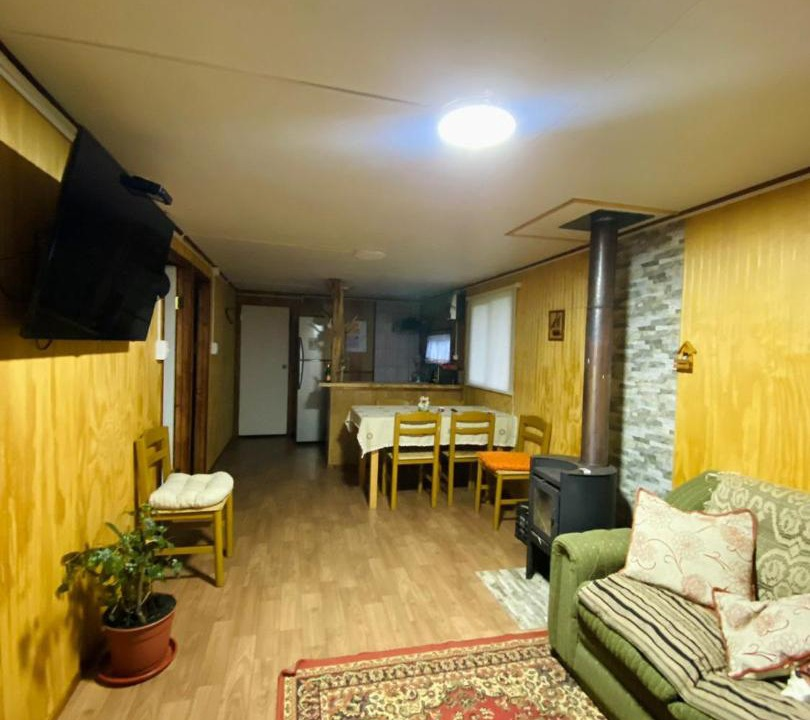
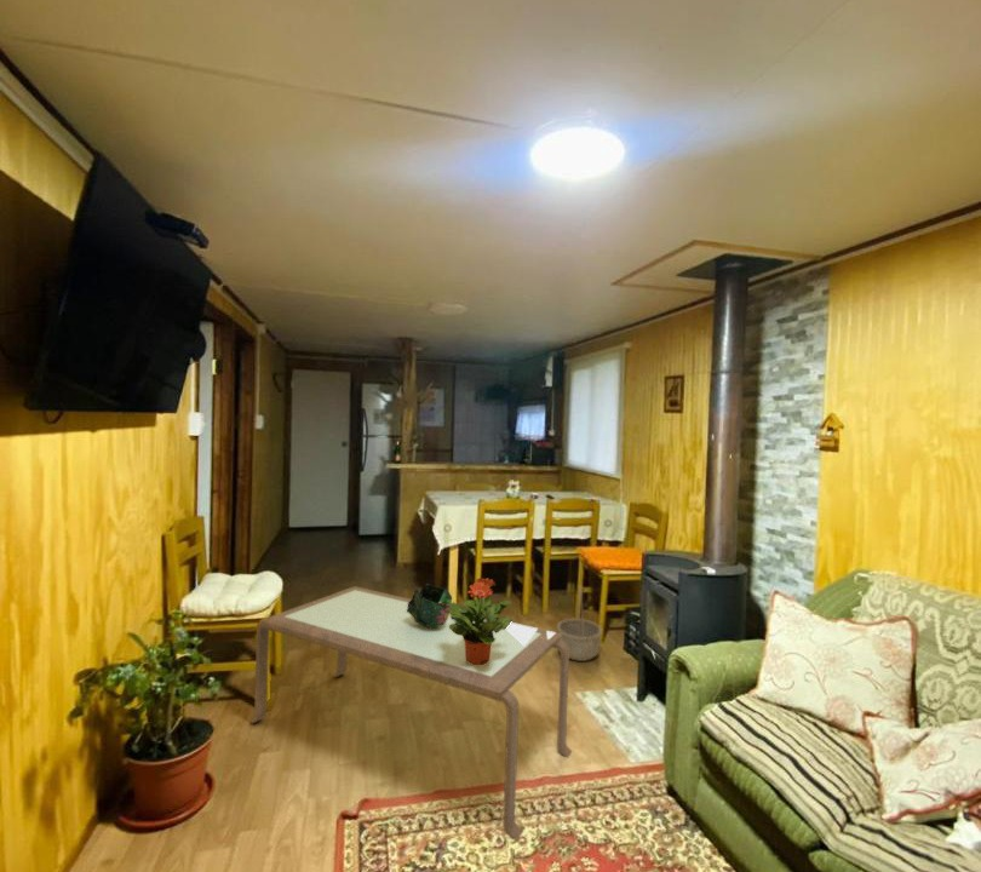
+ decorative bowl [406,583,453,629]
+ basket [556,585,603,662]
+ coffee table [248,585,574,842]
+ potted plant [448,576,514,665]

-.-.-

YOUR TASK
Could you set down exactly the lines above, from the one containing "coffee table [248,585,574,842]" through the last, including both and nothing else?

EXERCISE SOLUTION
+ coffee table [248,585,574,842]
+ potted plant [448,576,514,665]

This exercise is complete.